In recent weeks, parents sending their children to prestigious private schools in New York have protested new anti-racism courses introduced by several educational institutions in response to last year’s death of African-American George Floyd. Parents complain that teachers force children to look at themselves through characteristics such as skin color, gender, or sexual orientation often while promoting that all Whites are privileged.
Parents’ dissatisfaction was first voiced in late April in an open letter from one man, Andrew Guttman, who condemed “a new obsessive focus on race and identity” at Brearley School, one of the best private schools in New York.
Guttman said the all-girls private academy was “trying to make her feel guilty” about her “skin color.”
Shortly afterward, a father whose daughter attended another prestigious school in Manhattan joined the initiative, announcing that he would no longer send her there.

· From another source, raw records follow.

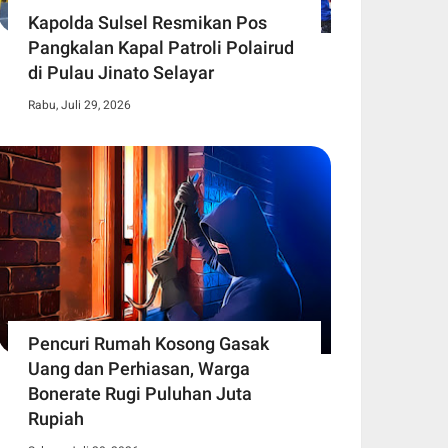
Kapolda Sulsel Resmikan Pos
Pangkalan Kapal Patroli Polairud
di Pulau Jinato Selayar
Rabu, Juli 29, 2026
Pencuri Rumah Kosong Gasak
Uang dan Perhiasan, Warga
Bonerate Rugi Puluhan Juta
Rupiah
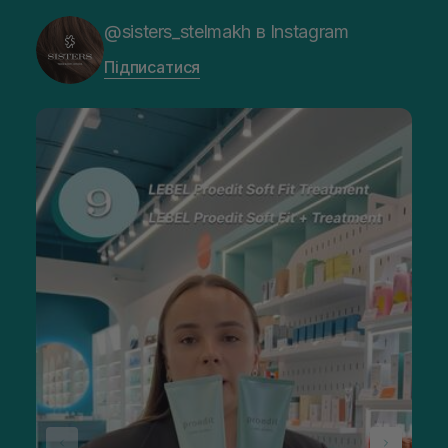
@sisters_stelmakh в Instagram
Підписатися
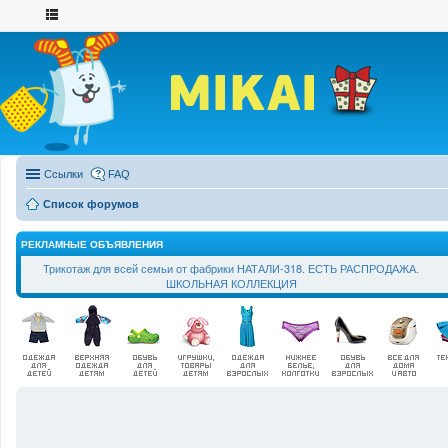
Ссылки
FAQ
Список форумов
РЕКЛАМНЫЕ ОБЪЯВЛЕНИЯ
Трикотаж для всей семьи от фабрики НАТАЛИ-318. ЕСТЬ РАСПРОДАЖА.
ШКОЛЬНАЯ КОЛЛЕКЦИЯ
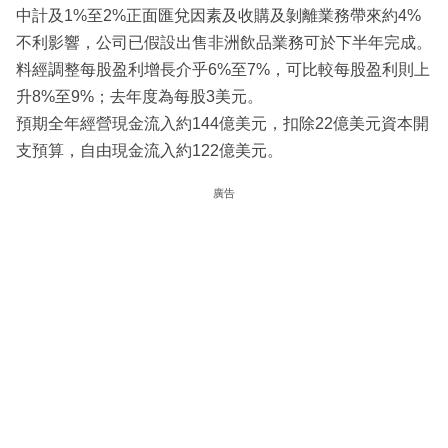
中計及1%至2%正面匯兌因素及收購及剝離業務帶來約4%
不利影響，公司已假設出售非洲飲品業務可於下半年完成。
料經調整每股盈利增長介乎6%至7%，可比較每股盈利則上
升8%至9%；去年度為每股3美元。
預期全年經營現金流入約144億美元，扣除22億美元資本開
支預算，自由現金流入約122億美元。
廣告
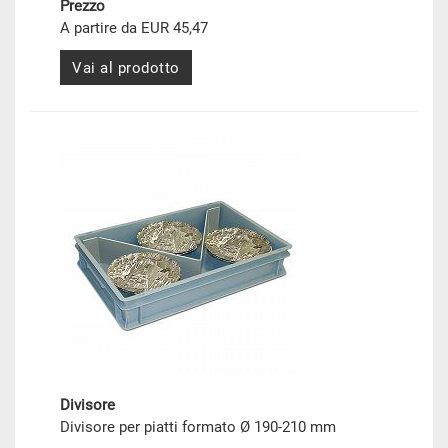
Prezzo
A partire da EUR 45,47
Vai al prodotto
Divisore
Divisore per piatti formato Ø 190-210 mm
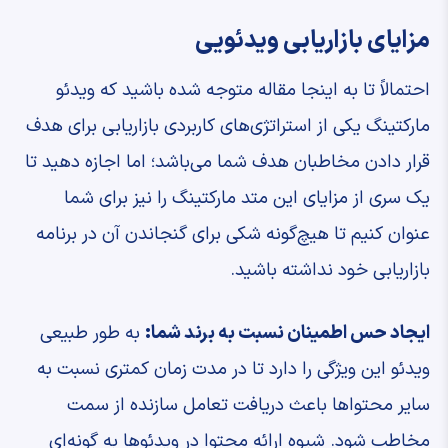
مزایای بازاریابی ویدئویی
احتمالاً تا به اینجا مقاله متوجه شده باشید که ویدئو
مارکتینگ یکی از استراتژی‌های کاربردی بازاریابی برای هدف
قرار دادن مخاطبان هدف شما می‌باشد؛ اما اجازه دهید تا
یک سری از مزایای این متد مارکتینگ را نیز برای شما
عنوان کنیم تا هیچ‌گونه شکی برای گنجاندن آن در برنامه
بازاریابی خود نداشته باشید.
ایجاد حس اطمینان نسبت به برند شما:
به طور طبیعی
ویدئو این ویژگی را دارد تا در مدت زمان کمتری نسبت به
سایر محتواها باعث دریافت تعامل سازنده از سمت
مخاطب شود. شیوه ارائه محتوا در ویدئوها به گونه‌ای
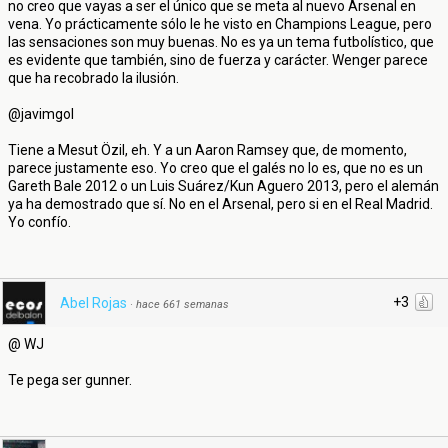
no creo que vayas a ser el único que se meta al nuevo Arsenal en
vena. Yo prácticamente sólo le he visto en Champions League, pero
las sensaciones son muy buenas. No es ya un tema futbolístico, que
es evidente que también, sino de fuerza y carácter. Wenger parece
que ha recobrado la ilusión.
@javimgol
Tiene a Mesut Özil, eh. Y a un Aaron Ramsey que, de momento,
parece justamente eso. Yo creo que el galés no lo es, que no es un
Gareth Bale 2012 o un Luis Suárez/Kun Aguero 2013, pero el alemán
ya ha demostrado que sí. No en el Arsenal, pero si en el Real Madrid.
Yo confío.
+3
Abel Rojas
·
hace 661 semanas
@ WJ
Te pega ser gunner.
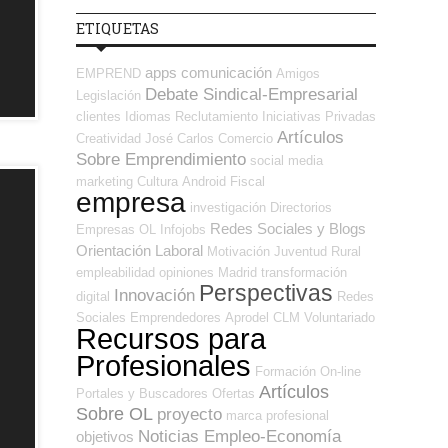
ETIQUETAS
apps
comunicación
EMPREND
Amigos
Debate Sindical-Empresarial
Legislación
clientes
Idiomas
Reclutamiento
Iniciativas Privadas
Artículos
Creatividad
José Carlos
Comercio
Sobre Emprendimiento
social media
marketing
Cultura
Android
Fiscal
empresa
investigación
Directorios
Redes Sociales y Blogs
Empresas OL
Infojobs
Orientación Laboral
Motivación
Juventud
Rural
empleabilidad
opiniones
Madrid
transformación
Perspectivas
Innovación
digital
Redes
Sociales Emprendedores
Aprodel CLM
Voluntariado
Recursos para
Profesionales
Formación On-line
Artículos
Portales y Buscadores Ofertas
Sobre OL
proyecto
marca profesional
Noticias Empleo-Economía
objetivos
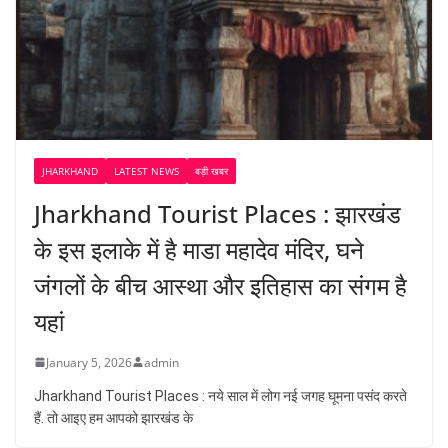
JHARKHAND
LATEST NEWS
बड़ी खबर
Jharkhand Tourist Places : झारखंड
के इस इलाके में है माडा महादेव मंदिर, घने
जंगलों के बीच आस्था और इतिहास का संगम है
यहां
January 5, 2026
admin
Jharkhand Tourist Places : नये साल में लोग नई जगह घूमना पसंद करते
हैं. तो आइए हम आपको झारखंड के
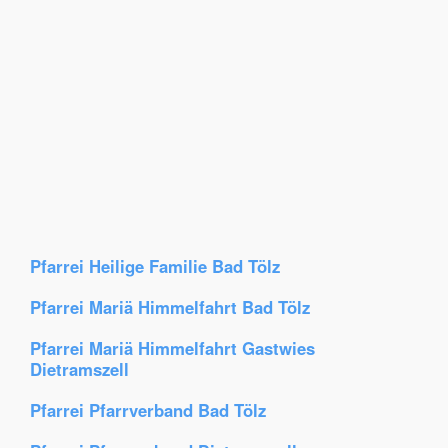
Pfarrei Heilige Familie Bad Tölz
Pfarrei Mariä Himmelfahrt Bad Tölz
Pfarrei Mariä Himmelfahrt Gastwies
Dietramszell
Pfarrei Pfarrverband Bad Tölz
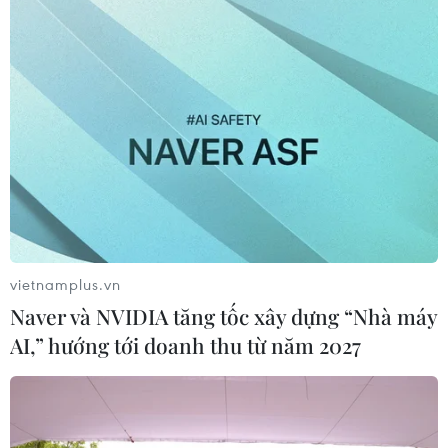
Kinh tế Đức dự kiến chỉ tăng trưởng 0,9%
trong năm 2024
14/12/2023 23:14
Viện Kinh tế Thế giới Kiel dự báo kinh tế Đức sẽ suy
giảm 0,5% trong năm nay nhưng trên thực tế mức suy
giảm được điều chỉnh xuống 0,3%, chủ yếu do lạm phát
giảm đáng kể.
vietnamplus.vn
Naver và NVIDIA tăng tốc xây dựng “Nhà máy
AI,” hướng tới doanh thu từ năm 2027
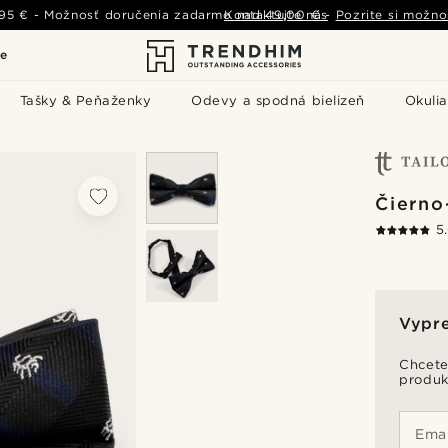
,95 €
-
Možnosť doručenia zadarmo nad
Kontaktujte nás
49,00 €
-
Pozrite si možno
le
Tašky & Peňaženky
Odevy a spodná bielizeň
Okulia
Čierno
5
Vypr
Chcete
produk
Emai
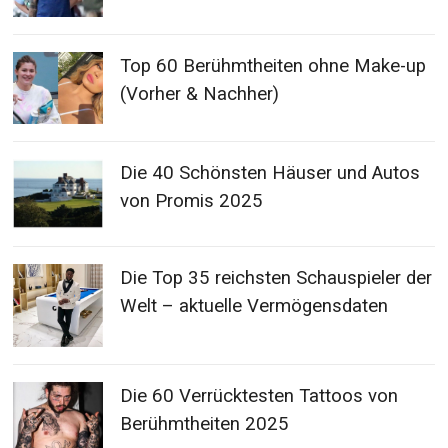
Top 60 Berühmtheiten ohne Make-up
(Vorher & Nachher)
Die 40 Schönsten Häuser und Autos
von Promis 2025
Die Top 35 reichsten Schauspieler der
Welt – aktuelle Vermögensdaten
Die 60 Verrücktesten Tattoos von
Berühmtheiten 2025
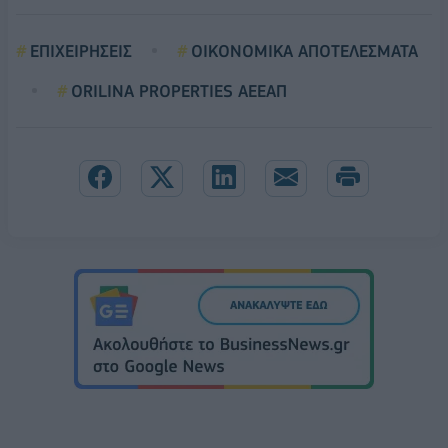
ΕΠΙΧΕΙΡΗΣΕΙΣ
ΟΙΚΟΝΟΜΙΚΑ ΑΠΟΤΕΛΕΣΜΑΤΑ
ORILINA PROPERTIES ΑΕΕΑΠ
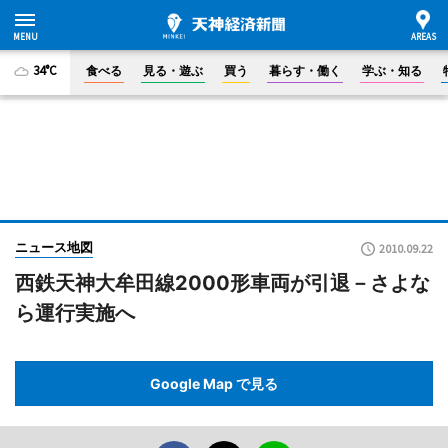
34°C
食べる
見る・遊ぶ
買う
暮らす・働く
学ぶ・知る
ニュース地図
2010.09.22
西鉄天神大牟田線2000形車両が引退－さよな
ら運行実施へ
Google Map で見る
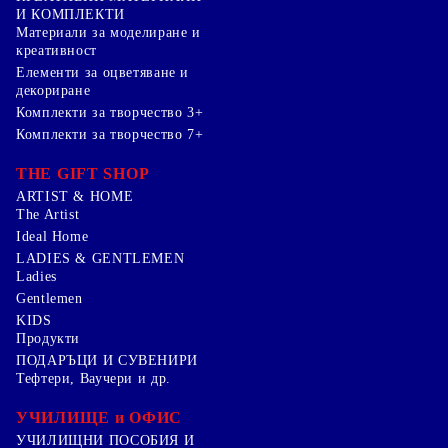
И КОМПЛЕКТИ
Mатериали за моделиране и
креативност
Елементи за оцветяване и
декориране
Комплекти за творчество 3+
Комплекти за творчество 7+
THE GIFT SHOP
ARTIST & HOME
The Artist
Ideal Home
LADIES & GENTLEMEN
Ladies
Gentlemen
KIDS
Продукти
ПОДАРЪЦИ И СУВЕНИРИ
Тефтери, Ваучери и др.
УЧИЛИЩЕ и ОФИС
УЧИЛИЩНИ ПОСОБИЯ И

“The school has resorted to censoring books and teaches the extremely contradictory idea that there are only two groups in this country, victims and oppressors,” the man said.
According to The New York Times, parents who have children in schools across the city have now formed an alliance against the “anti-racist courses,” which many schools have started to teach in connection with last year’s death of George Floyd and subsequent Black Lives Matter demonstrations across the United States that caused billions in damage and led to dozens of deaths.
The group, which calls itself the Foundation Against Intolerance and Racism (FAIR), claims that educational institutions promote “cynical and intolerant rhetoric”.
“It obliges us to look at each other based on unchanging characteristics, such as skin color, gender, or sexual orientation,” the group says.
Its members also include the 45-year-old Guttman, who is behind the open letter to the management of the Brearley School, which charges parents $54,000 (€44,840) a year for their children’s education.
Guttman said the school’s new teaching desecrates Martin Luther King’s legacy by following “every element of education, every aspect of history, and every aspect of society through the lens of color and race.”
Another father, Harvey Goldman, said he dropped his nine-year-old daughter from Heschel School on Manhattan’s Upper East Side over the demagoguery.
“They taught my daughter that she had a White privilege. But we don’t have to apologize for that. If anyone suggests so, it’s an insult,” Goldman noted. “Little children don’t need to feel bad about the color of their skin. That’s what they’re teaching them, to feel bad about who they are.”
“Schools are supposed to be teaching you confidence,” he continued, and added that teachers and parents are “scared to say something.”
Goldman said the school suggested he remove his daughter from the school, which he did. He has moved to Florida and said he made sure to enroll her in a public school that did not include critical race theory (CRT) in its curriculum, which is “a controversial prescription for addressing racial issues centered around the idea of ‘white privilege,’” which “originated in universities and has spread to K-12 schools — both public and private.”
Brearley School leader Jane Fried said in a letter to the parents that many members of the school community considered Guttman’s views to be “deeply offensive and harmful.” Heschel School did not want to comment on the matter.
Lawyer Maud Maron said that parents of children in public schools also expressed displeasure.
“It’s a contradictory, ugly orthodoxy and a million-dollar industry,” said Maron, who has four children in city schools.
“This educational program started with good intentions, but it has become a cult. It’s very insidious because it looks good at first glance. Who wouldn’t want to take a course on how to be less racist,” she said. FAIR is now asking other parents to sign a petition “against disrespecting individuals based on the circumstances of their birth.” So far, 6,000 people have signed it.